━━━━━ EXERCISE MATERIAL ━━━━━

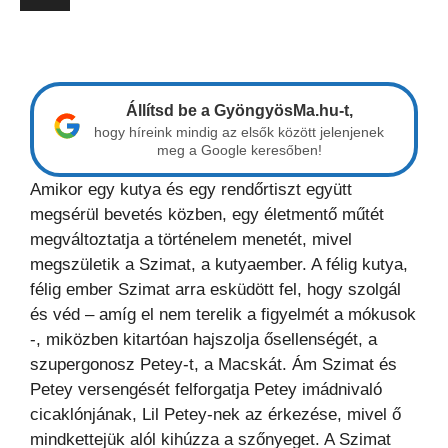
Állítsd be a GyöngyösMa.hu-t,
hogy híreink mindig az elsők között jelenjenek
meg a Google keresőben!
Amikor egy kutya és egy rendőrtiszt együtt
megsérül bevetés közben, egy életmentő műtét
megváltoztatja a történelem menetét, mivel
megszületik a Szimat, a kutyaember. A félig kutya,
félig ember Szimat arra esküdött fel, hogy szolgál
és véd – amíg el nem terelik a figyelmét a mókusok
-, miközben kitartóan hajszolja ősellenségét, a
szupergonosz Petey-t, a Macskát. Ám Szimat és
Petey versengését felforgatja Petey imádnivaló
cicaklónjának, Lil Petey-nek az érkezése, mivel ő
mindkettejük alól kihúzza a szőnyeget. A Szimat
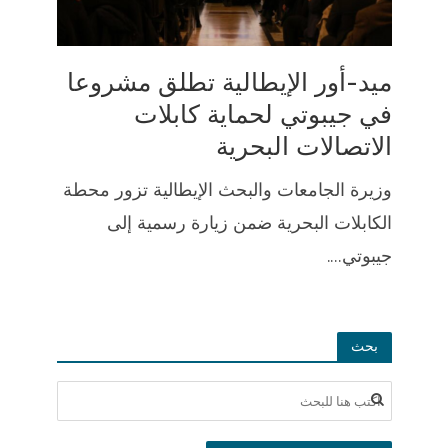
ميد-أور الإيطالية تطلق مشروعا
في جيبوتي لحماية كابلات
الاتصالات البحرية
وزيرة الجامعات والبحث الإيطالية تزور محطة
الكابلات البحرية ضمن زيارة رسمية إلى
جيبوتي....
بحث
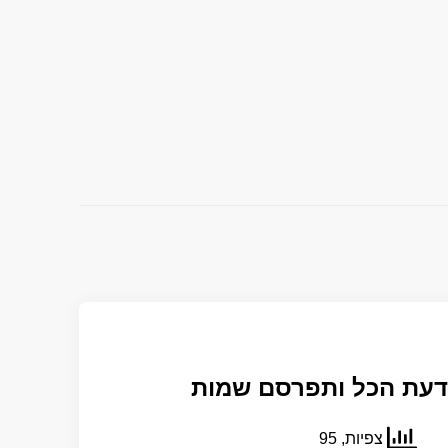
יודעת הכל ותפרסם שמות
צפיות, 95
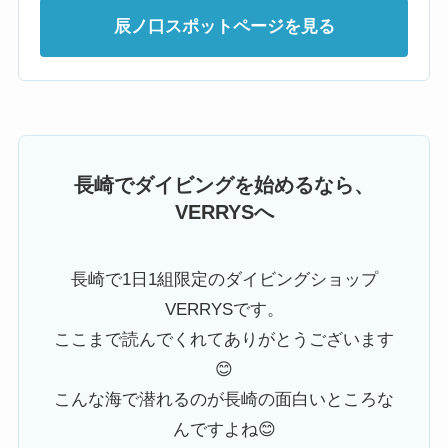
辰ノ口スポットページを見る
長崎でダイビングを始めるなら、
VERRYSへ
長崎で1日1組限定のダイビングショップ
VERRYSです。
ここまで読んでくれてありがとうございます
😊
こんな海で潜れるのが長崎の面白いところな
んですよね😊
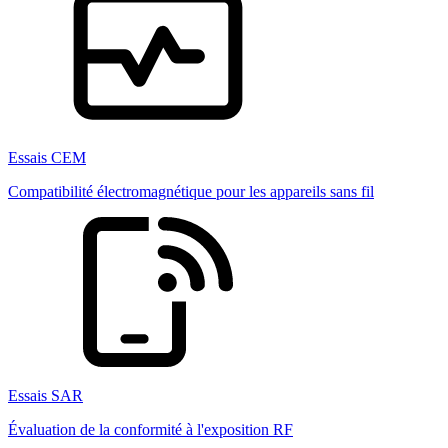
Essais CEM
Compatibilité électromagnétique pour les appareils sans fil
Essais SAR
Évaluation de la conformité à l'exposition RF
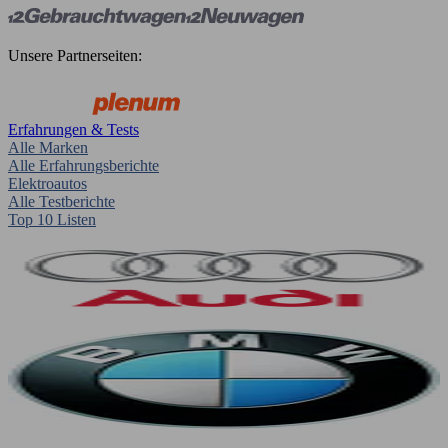
Unsere Partnerseiten:
Erfahrungen & Tests
Alle Marken
Alle Erfahrungsberichte
Elektroautos
Alle Testberichte
Top 10 Listen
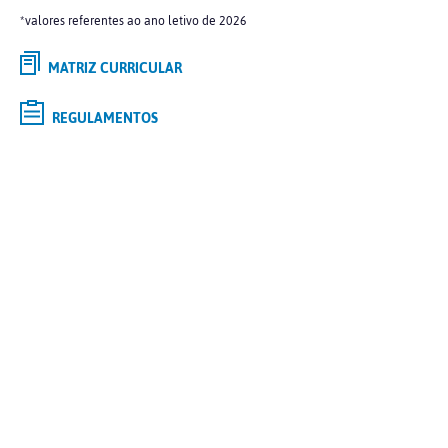
*valores referentes ao ano letivo de 2026
MATRIZ CURRICULAR
REGULAMENTOS
Selecione o curso de
GRADUAÇÃO
de interesse e saiba mais
Tipo
Modalidade
Polo
Curso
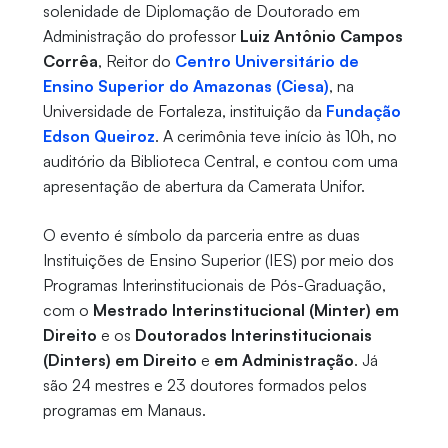
solenidade de Diplomação de Doutorado em
Administração do professor
Luiz Antônio Campos
Corrêa
, Reitor do
Centro Universitário de
Ensino Superior do Amazonas (Ciesa)
, na
Universidade de Fortaleza, instituição da
Fundação
Edson Queiroz
. A cerimônia teve início às 10h, no
auditório da Biblioteca Central, e contou com uma
apresentação de abertura da Camerata Unifor.
O evento é símbolo da parceria entre as duas
Instituições de Ensino Superior (IES) por meio dos
Programas Interinstitucionais de Pós-Graduação,
com o
Mestrado Interinstitucional (Minter) em
Direito
e os
Doutorados Interinstitucionais
(Dinters) em Direito
e
em Administração
. Já
são 24 mestres e 23 doutores formados pelos
programas em Manaus.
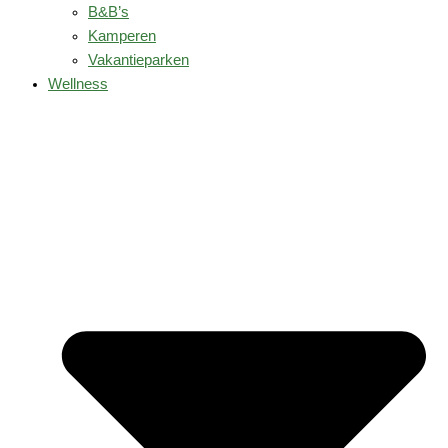
B&B’s
Kamperen
Vakantieparken
Wellness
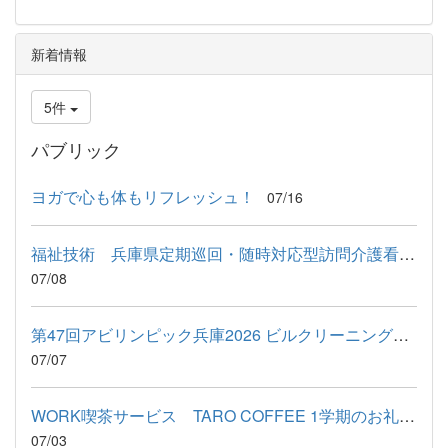
新着情報
5件
パブリック
ヨガで心も体もリフレッシュ！
07/16
福祉技術 兵庫県定期巡回・随時対応型訪問介護看護事業者連絡協...
07/08
第47回アビリンピック兵庫2026 ビルクリーニング競技に出場しまし...
07/07
WORK喫茶サービス TARO COFFEE 1学期のお礼＆9月予定
07/03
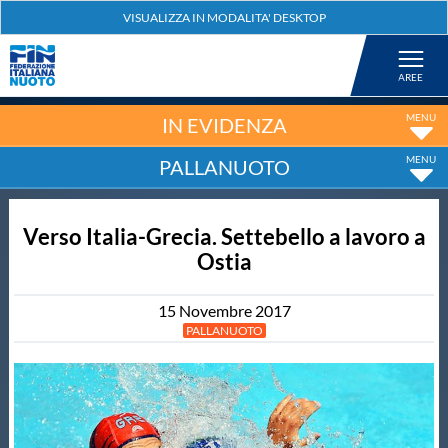
Federazione
Nuoto
IN EVIDENZA
PALLANUOTO
Pallanuoto
Verso Italia-Grecia. Settebello a lavoro a
Tuffi
Ostia
Artistico
15
Novembre
2017
PALLANUOTO
Fondo
Salvamento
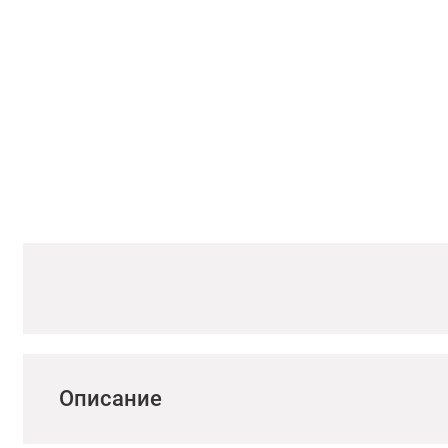
Описание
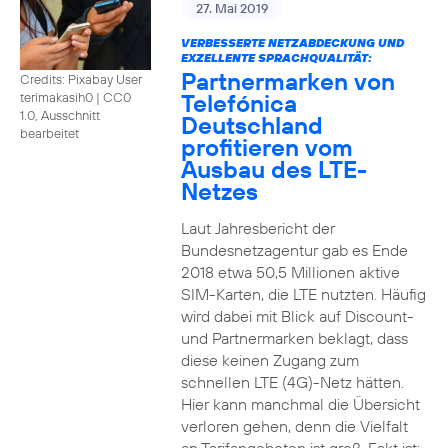
27. Mai 2019
VERBESSERTE NETZABDECKUNG UND
EXZELLENTE SPRACHQUALITÄT:
Partnermarken von
Credits: Pixabay User
Telefónica
terimakasih0
|
CC0
1.0, Ausschnitt
Deutschland
bearbeitet
profitieren vom
Ausbau des LTE-
Netzes
Laut Jahresbericht der
Bundesnetzagentur gab es Ende
2018 etwa 50,5 Millionen aktive
SIM-Karten, die LTE nutzten. Häufig
wird dabei mit Blick auf Discount-
und Partnermarken beklagt, dass
diese keinen Zugang zum
schnellen LTE (4G)-Netz hätten.
Hier kann manchmal die Übersicht
verloren gehen, denn die Vielfalt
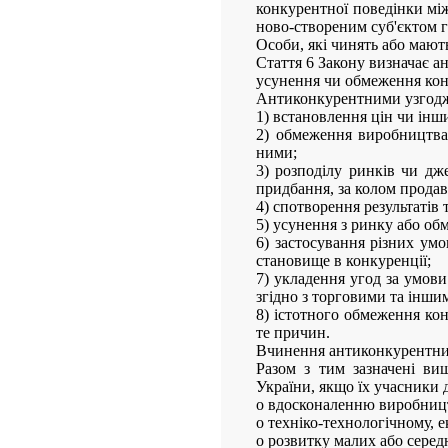
конкурентної поведінки мі
ново-створеним суб'єктом 
Особи, які чинять або мают
Стаття 6 Закону визначає а
усунення чи обмеження кон
Антиконкурентними узгоджен
1) встановлення цін чи інши
2) обмеження виробництва,
ними;
3) розподілу ринків чи дж
придбання, за колом продав
4) спотворення результатів т
5) усунення з ринку або об
6) застосування різних ум
становище в конкуренції;
7) укладення угод за умови
згідно з торговими та інши
8) істотного обмеження ко
те причин.
Вчинення антиконкурентних 
Разом з тим зазначені ви
України, якщо їх учасники д
o вдосконаленню виробництв
o техніко-технологічному, 
o розвитку малих або серед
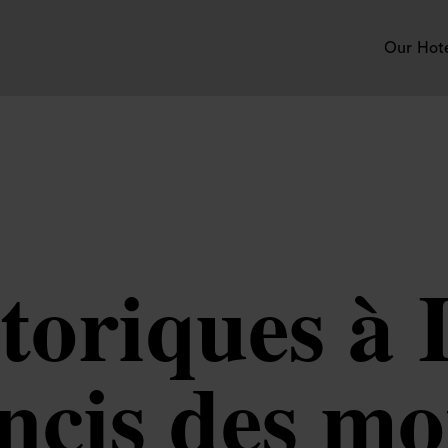
Our Hot
storiques à
oncis des m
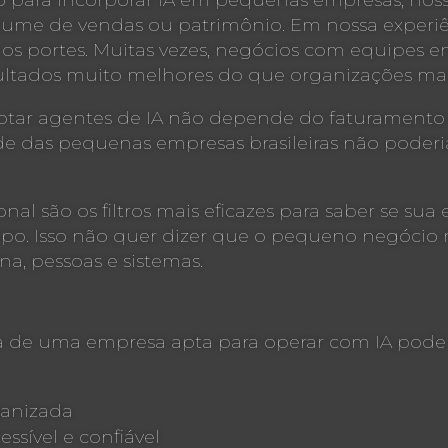
para incorporar IA em pequenas empresas, nosso
lume de vendas ou patrimônio. Em nossa experiên
s portes. Muitas vezes, negócios com equipes en
sultados muito melhores do que organizações ma
Adotar agentes de IA não depende do faturamento
 das pequenas empresas brasileiras não poderia 
nal são os filtros mais eficazes para saber se s
tipo. Isso não quer dizer que o pequeno negócio
a, pessoas e sistemas.
ra de uma empresa apta para operar com IA pode s
ganizada
essível e confiável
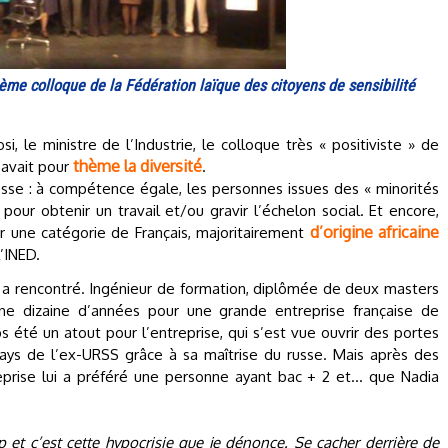
ième colloque de la Fédération laïque des citoyens de sensibilité
i, le ministre de l’Industrie, le colloque très « positiviste » de
thème la diversité
 avait pour
.
sse : à compétence égale, les personnes issues des « minorités
 pour obtenir un travail et/ou gravir l’échelon social. Et encore,
d’origine africaine
 une catégorie de Français, majoritairement
l’INED.
 a rencontré. Ingénieur de formation, diplômée de deux masters
une dizaine d’années pour une grande entreprise française de
été un atout pour l’entreprise, qui s’est vue ouvrir des portes
pays de l’ex-URSS grâce à sa maîtrise du russe. Mais après des
reprise lui a préféré une personne ayant bac + 2 et… que Nadia
et c’est cette hypocrisie que je dénonce. Se cacher derrière de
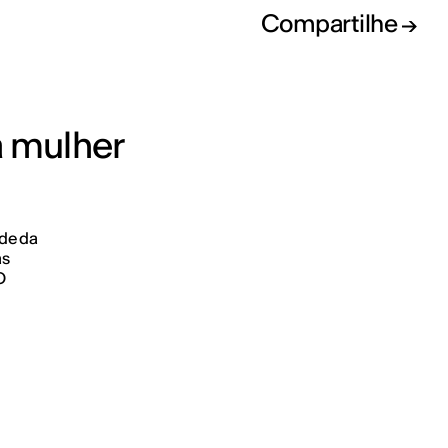
Compartilhe
a mulher
ade da
as
O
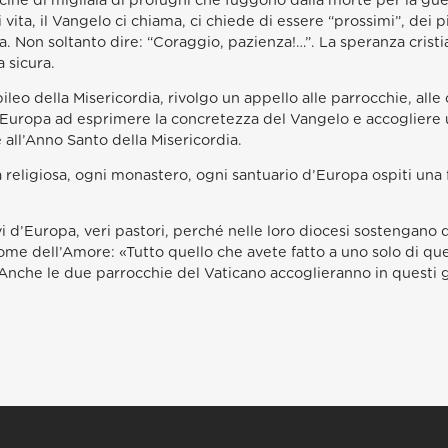
ecine di migliaia di profughi che fuggono dalla morte per la gue
ita, il Vangelo ci chiama, ci chiede di essere “prossimi”, dei p
. Non soltanto dire: “Coraggio, pazienza!…”. La speranza cristi
 sicura.
ileo della Misericordia, rivolgo un appello alle parrocchie, alle 
a Europa ad esprimere la concretezza del Vangelo e accogliere 
all’Anno Santo della Misericordia.
religiosa, ogni monastero, ogni santuario d’Europa ospiti una 
covi d’Europa, veri pastori, perché nelle loro diocesi sostengan
me dell’Amore: «Tutto quello che avete fatto a uno solo di questi
 Anche le due parrocchie del Vaticano accoglieranno in questi g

━━━━━

ABOUT THIS EXERCISE: List every line of recognized text from all of the entries above as a single numbered list, skipping blank lines. Leave the pictures out of the answer.

ANSWER FOR THE TASK:
1. Állítsd be a GyöngyösMa.hu-t,
2. hogy híreink mindig az elsők között jelenjenek
3. meg a Google keresőben!
4. Amikor egy kutya és egy rendőrtiszt együtt
5. megsérül bevetés közben, egy életmentő műtét
6. megváltoztatja a történelem menetét, mivel
7. megszületik a Szimat, a kutyaember. A félig kutya,
8. félig ember Szimat arra esküdött fel, hogy szolgál
9. és véd – amíg el nem terelik a figyelmét a mókusok
10. -, miközben kitartóan hajszolja ősellenségét, a
11. szupergonosz Petey-t, a Macskát. Ám Szimat és
12. Petey versengését felforgatja Petey imádnivaló
13. cicaklónjának, Lil Petey-nek az érkezése, mivel ő
14. mindkettejük alól kihúzza a szőnyeget. A Szimat
15. ميد-أور الإيطالية تطلق مشروعا
16. في جيبوتي لحماية كابلات
17. الاتصالات البحرية
18. وزيرة الجامعات والبحث الإيطالية تزور محطة
19. الكابلات البحرية ضمن زيارة رسمية إلى
20. جيبوتي....
21. بحث
22. יודעת הכל ותפרסם שמות
23. צפיות, 95
24. 辰ノ口スポットページを見る
25. 長崎でダイビングを始めるなら、
26. VERRYSへ
27. 長崎で1日1組限定のダイビングショップ
28. VERRYSです。
29. ここまで読んでくれてありがとうございます
30. 😊
31. こんな海で潜れるのが長崎の面白いところな
32. んですよね😊
33. Essais CEM
34. Compatibilité électromagnétique pour les appareils sans fil
35. Essais SAR
36. Évaluation de la conformité à l'exposition RF
37. Unsere Partnerseiten:
38. Erfahrungen & Tests
39. Alle Marken
40. Alle Erfahrungsberichte
41. Elektroautos
42. Alle Testberichte
43. Top 10 Listen
44. *valores referentes ao ano letivo de 2026
45. MATRIZ CURRICULAR
46. REGULAMENTOS
47. Selecione o curso de
48. GRADUAÇÃO
49. de interesse e saiba mais
50. Tipo
51. Modalidade
52. Polo
53. Curso
54. solenidade de Diplomação de Doutorado em
55. Administração do professor
56. Luiz Antônio Campos
57. Corrêa
58. , Reitor do
59. Centro Universitário de
60. Ensino Superior do Amazonas (Ciesa)
61. , na
62. Universidade de Fortaleza, instituição da
63. Fundação
64. Edson Queiroz
65. . A cerimônia teve início às 10h, no
66. auditório da Biblioteca Central, e contou com uma
67. apresentação de abertura da Camerata Unifor.
68. O evento é símbolo da parceria entre as duas
69. Instituições de Ensino Superior (IES) por meio dos
70. Programas Interinstitucionais de Pós-Graduação,
71. com o
72. Mestrado Interinstitucional (Minter) em
73. Direito
74. e os
75. Doutorados Interinstitucionais
76. (Dinters) em Direito
77. e
78. em Administração
79. . Já
80. são 24 mestres e 23 doutores formados pelos
81. programas em Manaus.
82. B&B’s
83. Kamperen
84. Vakantieparken
85. Wellness
86. 新着情報
87. 5件
88. パブリック
89. ヨガで心も体もリフレッシュ！
90. 07/16
91. 福祉技術 兵庫県定期巡回・随時対応型訪問介護看護事業者連絡協...
92. 07/08
93. 第47回アビリンピック兵庫2026 ビルクリーニング競技に出場しまし...
94. 07/07
95. WORK喫茶サービス TARO COFFEE 1学期のお礼＆9月予定
96. 07/03
97. Federazione
98. Nuoto
99. IN EVIDENZA
100. PALLANUOTO
101. Pallanuoto
102. Verso Italia-Grecia. Settebello a lavoro a
103. Tuffi
104. Ostia
105. Artistico
106. 15
107. Novembre
108. 2017
109. PALLANUOTO
110. Fondo
111. Salvamento
112. Описание
113. 27. Mai 2019
114. VERBESSERTE NETZABDECKUNG UND
115. EXZELLENTE SPRACHQUALITÄT:
116. Partnermarken von
117. Credits: Pixabay User
118. Telefónica
119. terimakasih0
120. |
121. CC0
122. 1.0, Ausschnitt
123. Deutschland
124. bearbeitet
125. profitieren vom
126. Ausbau des LTE-
127. Netzes
128. Laut Jahresbericht der
129. Bundesnetzagentur gab es Ende
130. 2018 etwa 50,5 Millionen aktive
131. SIM-Karten, die LTE nutzten. Häufig
132. wird dabei mit Blick auf Discount-
133. und Partnermarken beklagt, dass
134. diese keinen Zugang zum
135. schnellen LTE (4G)-Netz hätten.
136. Hier kann manchmal die Übersicht
137. verloren gehen, denn die Vielfalt
138. конкурентної поведінки мі
139. ново-створеним суб'єктом 
140. Особи, які чинять або мают
141. Стаття 6 Закону визначає а
142. усунення чи обмеження кон
143. Антиконкурентними узгоджен
144. 1) встановлення цін чи інши
145. 2) обмеження виробництва,
146. ними;
147. 3) розподілу ринків чи дж
148. придбання, за колом продав
149. 4) спотворення результатів т
150. 5) усунення з ринку або об
151. 6) застосування різних ум
152. становище в конкуренції;
153. 7) укладення угод за умови
154. згідно з торговими та інши
155. 8) істотного обмеження ко
156. те причин.
157. Вчинення антиконкурентних 
158. Разом з тим зазначені ви
159. України, якщо їх учасники д
160. o вдосконаленню виробництв
161. o техніко-технологічному, 
162. o розвитку малих або серед
163. Our Hot
164. storiques à
165. oncis des m
166. para incorporar IA em pequenas empresas, nosso
167. lume de vendas ou patrimônio. Em nossa experiên
168. s portes. Muitas vezes, negócios com equipes en
169. sultados muito melhores do que organizações ma
170. Adotar agentes de IA não depende do faturamento
171.  das pequenas empresas brasileiras não poderia 
172. nal são os filtros mais eficazes para saber se s
173. tipo. Isso não quer dizer que o pequeno negócio
174. a, pessoas e sistemas.
175. ra de uma empresa apta para operar com IA pode s
176. ganizada
177. essível e confiável
178. ième colloque de la Fédération laïque des citoyens de sensibilité
179. i, le ministre de l’Industrie, le colloque très « positiviste » de
180. thème la diversité
181.  avait pour
182. .
183. sse : à compétence égale, les personnes issues des « minorités
184.  pour obtenir un travail et/ou gravir l’échelon social. Et encore,
185. d’origine africaine
186.  une catégorie de Français, majoritairement
187. l’INED.
188.  a rencontré. Ingénieur de formation, diplômée de deux masters
189. une dizaine d’années pour une grande entreprise française de
190. été un atout pour l’entreprise, qui s’est vue ouvrir des portes
191. pays de l’ex-URSS grâce à sa maîtrise du russe. Mais après des
192. reprise lui a préféré une personne ayant bac + 2 et… que Nadia
193. et c’est cette hypocrisie que je dénonce. Se cacher derrière de
194. Compartilhe
195. a mulher
196. ade da
197. as
198. O
199. ecine di migliaia di profughi che fuggono dalla morte per la gue
200. ita, il Vangelo ci chiama, ci chiede di essere “prossimi”, dei p
201. . Non soltanto dire: “Coraggio, pazienza!…”. La speranza cristi
202.  sicura.
203. ileo della Misericordia, rivolgo un appello alle parrocchie, alle 
204. a Europa ad esprimere la concretezza del Vangelo e accogliere 
205. all’Anno Santo della Misericordia.
206. religiosa, ogni monastero, ogni santuario d’Europa ospiti una 
207. covi d’Europa, veri pastori, perché nelle loro diocesi sostengan
208. me dell’Amore: «Tutto quello che avete fatto a uno solo di questi
209.  Anche le due parrocchie del Vaticano accoglieranno in questi g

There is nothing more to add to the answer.